Genua (Fidesdienst) - „Von dieser zentralen ‚Piazza della Vittoria’ aus, der uns zum gemeinsamen Choral des Lobes und der Danksagung an Gott zusammenführt, richte ich meinen sehr herzlichen Gruß an die ganze bürgerliche und kirchliche Gemeinde von Genua“, so Papst Benedikt XVI. in seiner Predigt beim Gottesdienst, den er am Sonntagnachmittag am 18. Mai unter freiem Himmel in Genua feierte. Mit Bezug auf die Lesung am Fest der Heiligsten Dreifaltigkeit betonte der Papst sodann: „In dieser Lesung ist also ein Hauptinhalt, der Gott betrifft, und tatsächlich lädt uns das heutige Fest ein, Ihn - den Herrn - zu betrachten, es lädt uns ein, in gewissem Sinne „auf den Berg“ zu steigen wie es Mose tat. Das scheint uns auf den ersten Blick von der Welt und ihren Problemen zu entfernen, aber in Wirklichkeit entdeckt man, dass man im näheren Erkennen Gottes kostbare und praktische Hinweise für das Leben erhält… Vom Namen Gottes hängt unsere Geschichte ab. Vom Licht seines Antlitzes unser Weg.“
Sodann führ der Papst fort: „Wenn Gott eine dialogische Einheit ist, Substanz in Beziehung, dann spiegelt das menschliche Geschöpf, das nach seinem Bild und Gleichnis geschaffen ist, diese Verfassung: Sie ist daher berufen, sich im Dialog zu verwirklichen, im Gespräch, in der Begegnung. Besonders Jesus hat uns geoffenbart, dass der Mensch wesentlich „Kind“ ist, Geschöpf, das in Beziehung zu Gott-Vater lebt. Der Mensch verwirklicht sich nicht in einer absoluter Autonomie, indem er sich vorspiegelt, Gott zu sein, sondern im Gegenteil indem er sich als „Kind“ wieder erkennt, eine offene Kreatur, ausgestreckt nach Gott und den Geschwistern, in deren Antlitz er das Bild des gemeinsamen Vaters wieder findet. Man sieht gut, dass dieses Verständnis von Gott und vom Menschen einem entsprechenden Modell menschlicher Gemeinschaft und daher auch Gesellschaft zugrunde liegt. Es ist ein Modell, das jeder normierenden, rechtlichen und institutionellen Regelung vorausgeht - ja - ich möchte sagen - sogar jeder kulturellen Spezifizierung. Es ist ein Modell der menschlichen Familie durch alle Zivilisationen, das wir Christen gewöhnlich seit unserer Kindheit ausdrücken, in dem wir sagen, dass alle Menschen Kinder Gottes sind und daher alle Geschwister…. Es ist eine Konzeption, die sich auf die Idee des Dreifaltigen Gottes gründet, des Menschen als Person - nicht nur als Individuum - und der Gesellschaft als Gemeinschaft - nicht reines Kollektiv“.
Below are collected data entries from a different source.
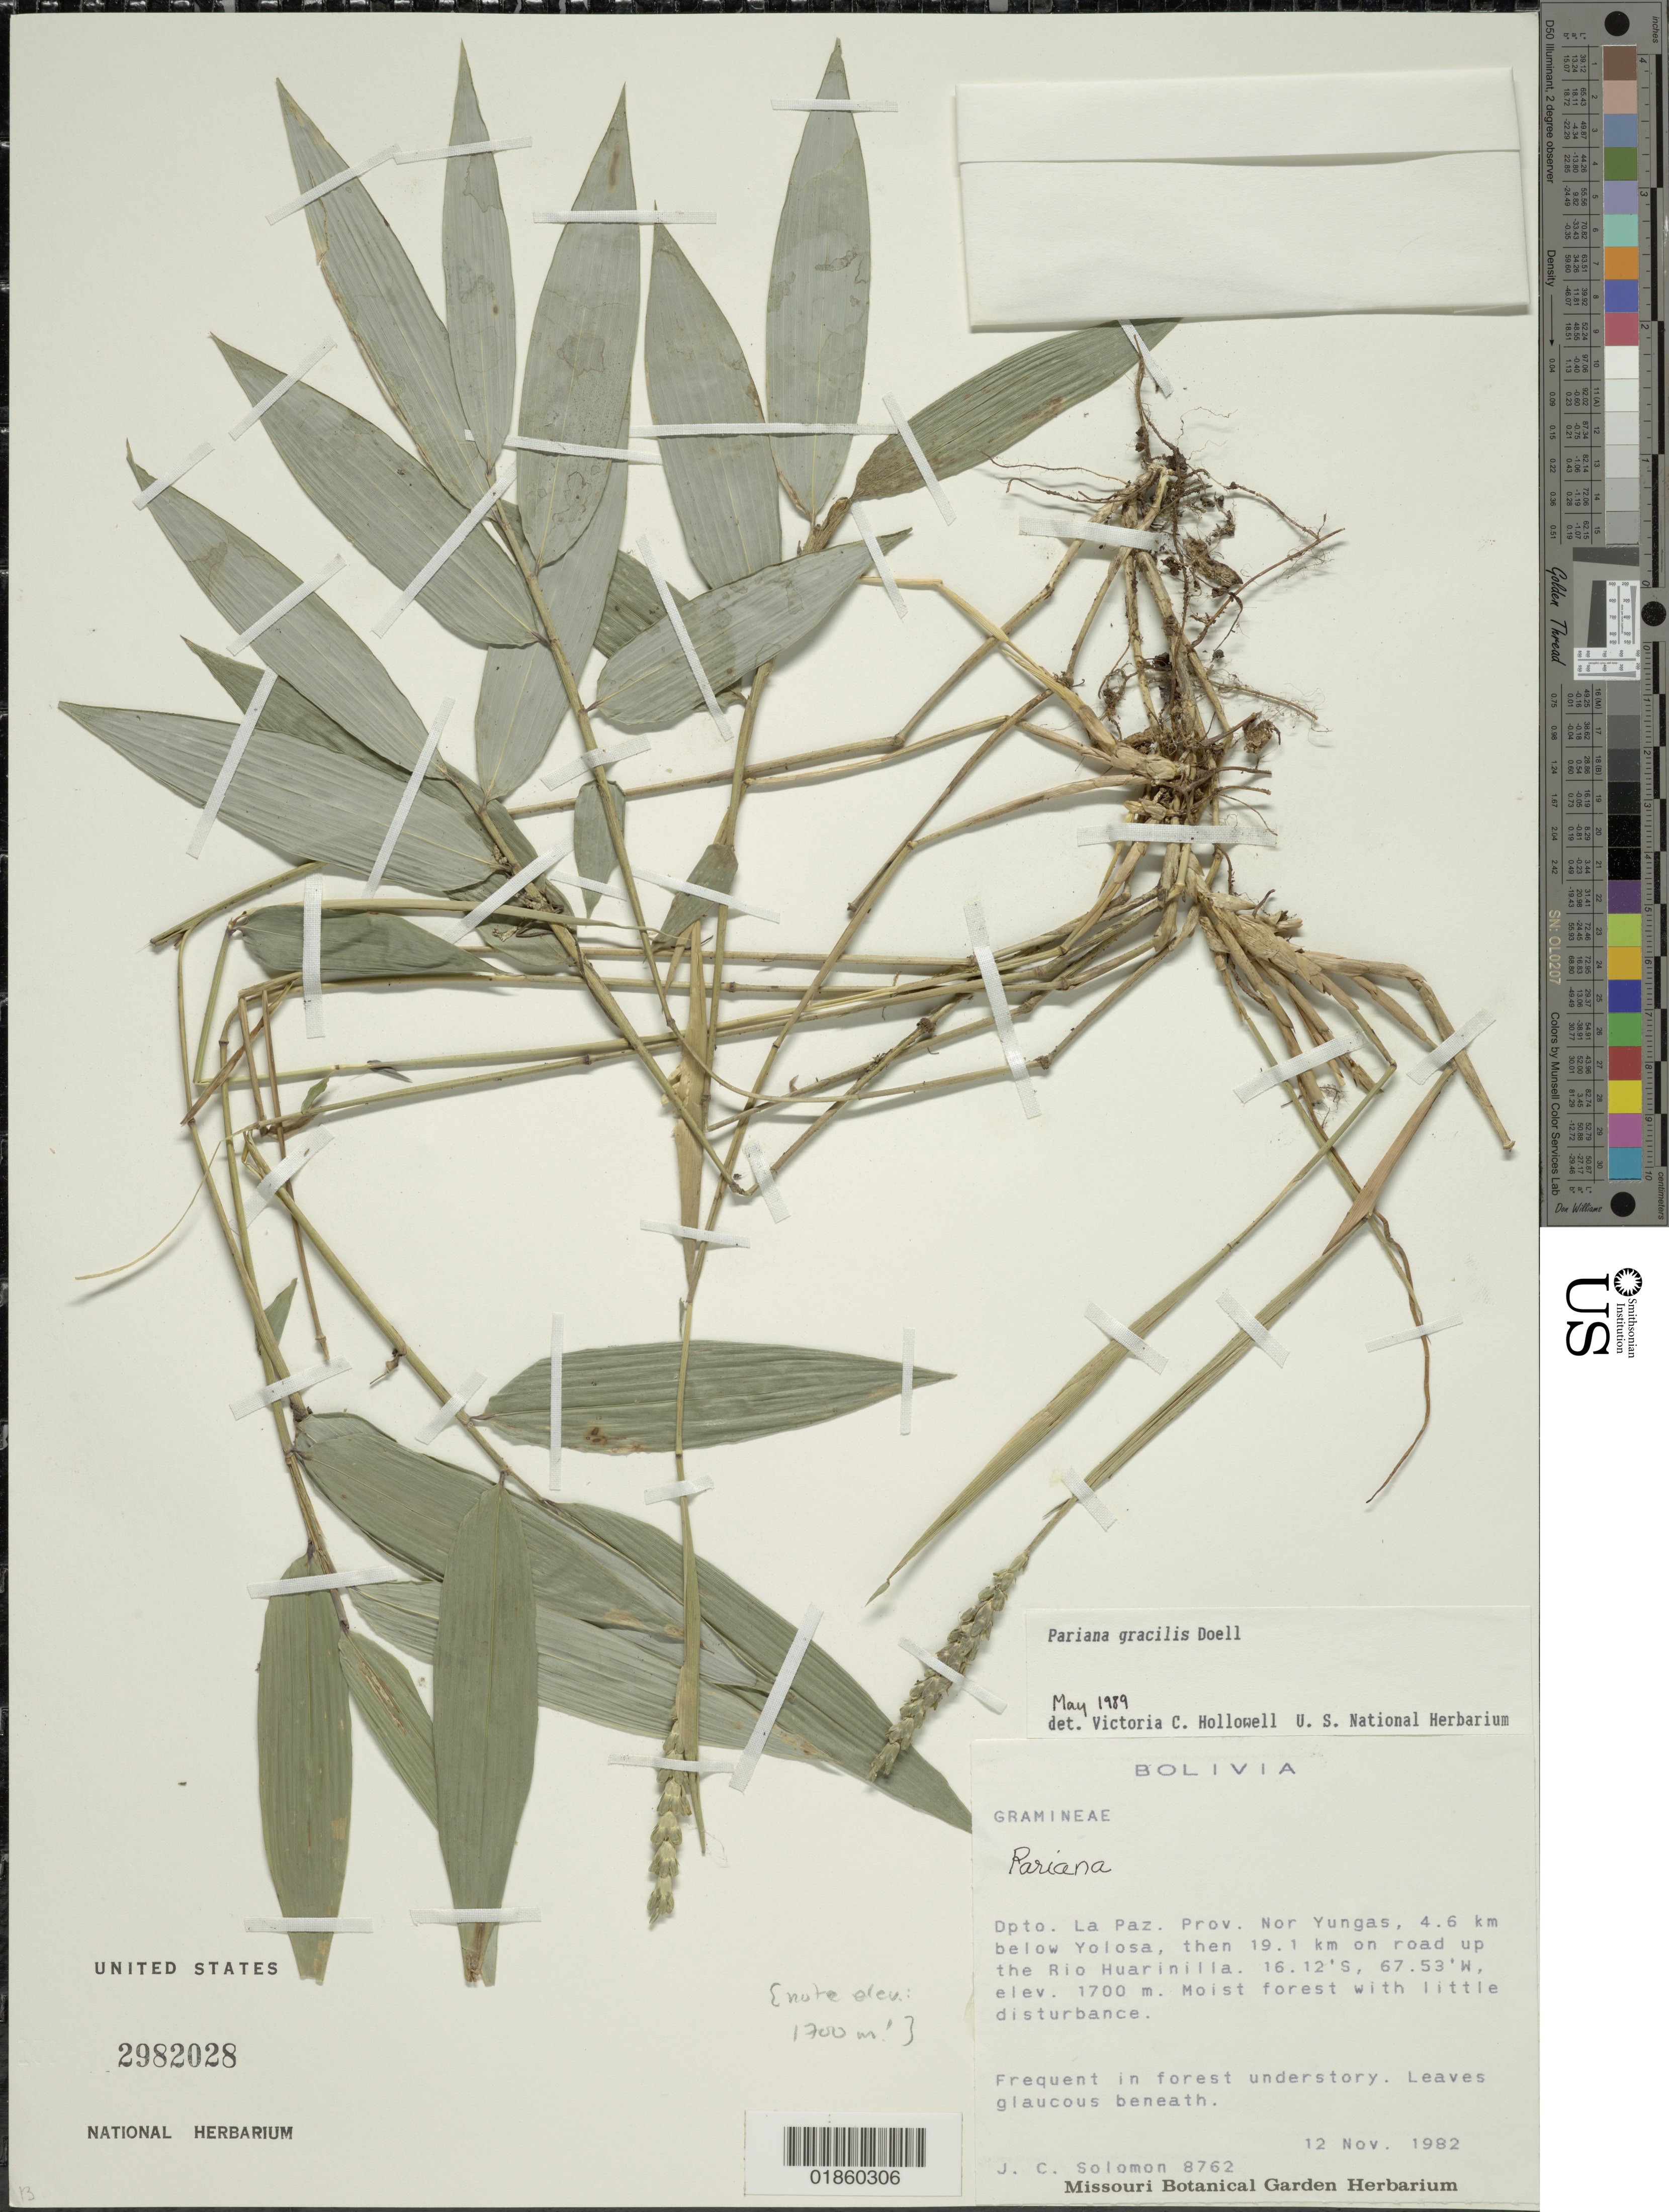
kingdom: Plantae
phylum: Tracheophyta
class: Liliopsida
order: Poales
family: Poaceae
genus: Pariana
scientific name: Pariana gracilis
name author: Döll in Mart.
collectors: J. C. Solomon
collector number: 8762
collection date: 1982-11-12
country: Bolivia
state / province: La Paz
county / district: Nor Yungas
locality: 4.6 km below Yolosa, then 19.1 km on road up the Rio Huarinilla.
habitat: moist forest with little disturbance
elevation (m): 1700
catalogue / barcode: US 2982028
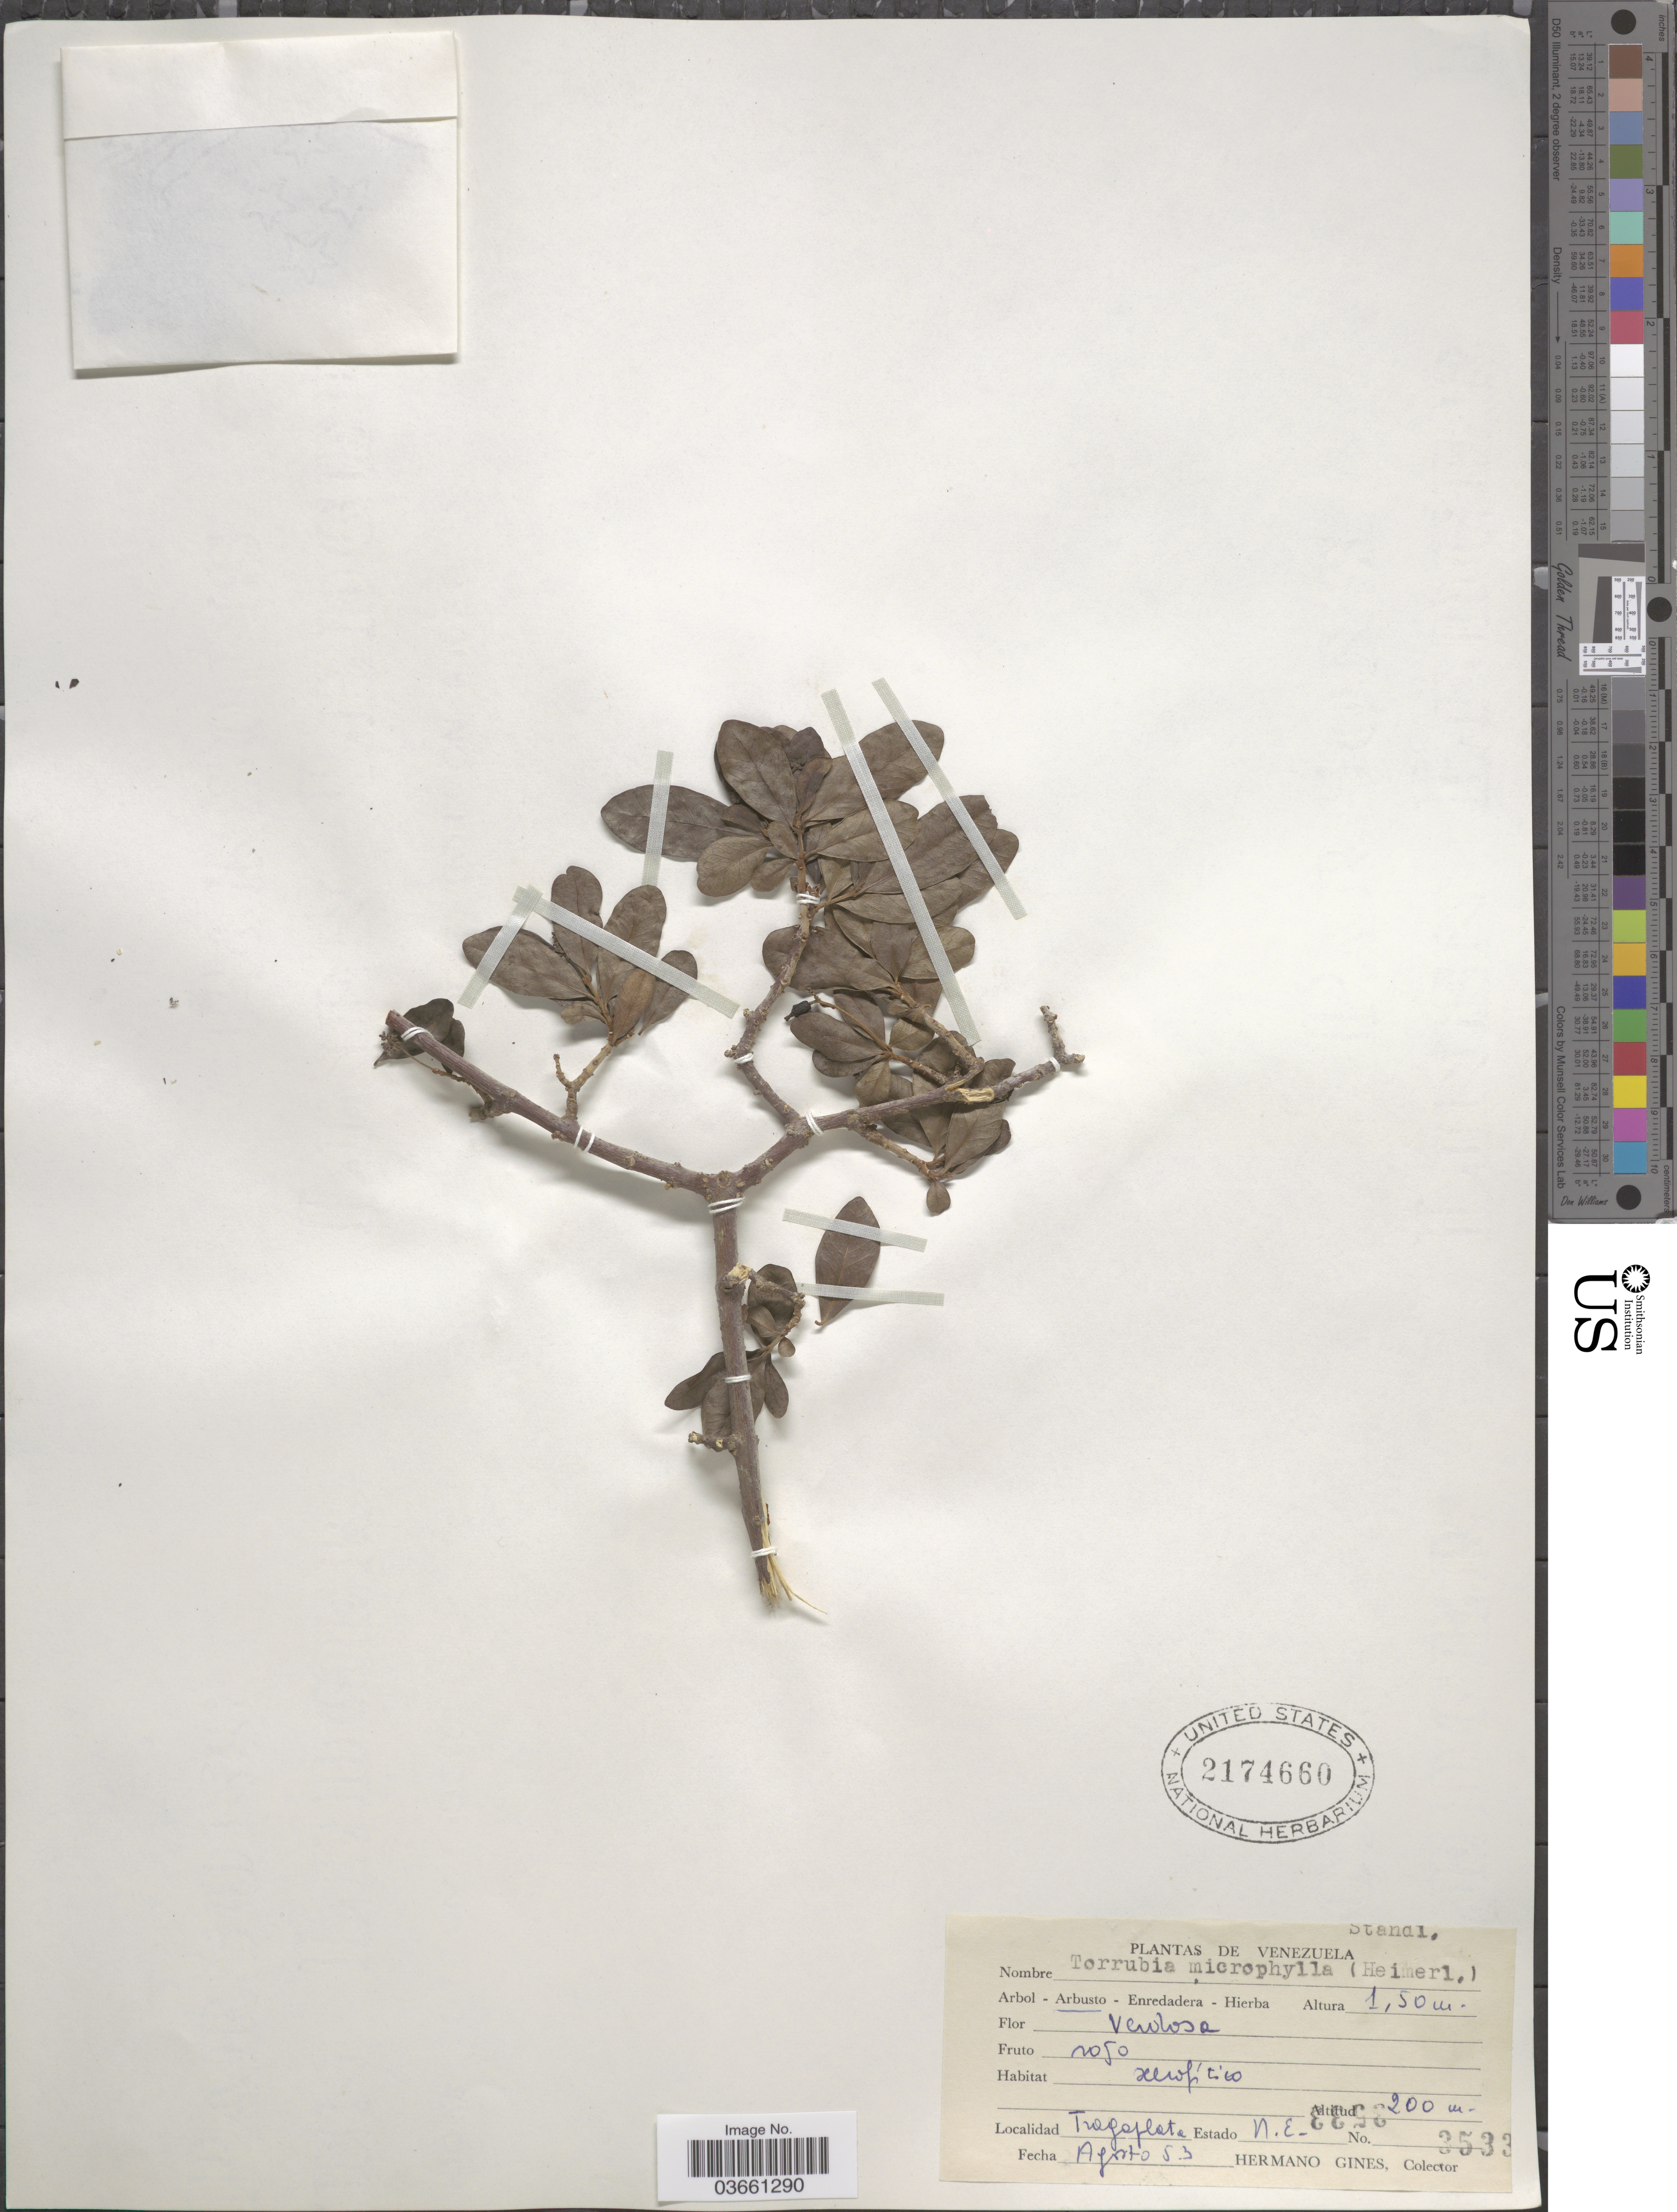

Papst Benedikt XVI. erinnerte in diesem Zusammenhang an die Lehre der Kirche, die sich von dieser Vision Gottes und des Menschen aus entwickelt hat und insbesondere an die Soziallehre der Kirche, zu der seine Vorgänger besonders in den letzten 120 substantielle Beiträge geleistet haben, „indem sie sich zu echten Interpreten und Führer der Sozialbewegungen christlicher Inspiration gemacht haben“. Der Heilige Vater zitierte auch aus seiner ersten Enzyklika „Deus caritas est“ die „tatsächlich die Ausübung der konkreten Caritas durch die Kirche vorschlägt, wobei sie ausgeht vom Glauben an Gott, die Liebe, die in Jesus Christus Fleisch geworden ist“ und erinnert an den kirchlichen Nationalkonvent von Verona und an zwei grundlegende Entscheidungen, die daraus hervorgingen: „Vor allem die Entscheidung für den „Primat Gottes“ und …. andere Entscheidung ist die, den Menschen und die Einheit seiner Existenz in den verschiedenen Bereichen, in denen er sich entfaltet, ins Zentrum zu stellen“ und erinnerte dabei auch an die dritte Fundamentalentscheidung des italienischen Episkopats: „ein persönliches und gemeinschaftliches Zeugnis, in dem das geistliche Leben, die pastorale Mission und die kulturelle Dimension zusammenfließen“.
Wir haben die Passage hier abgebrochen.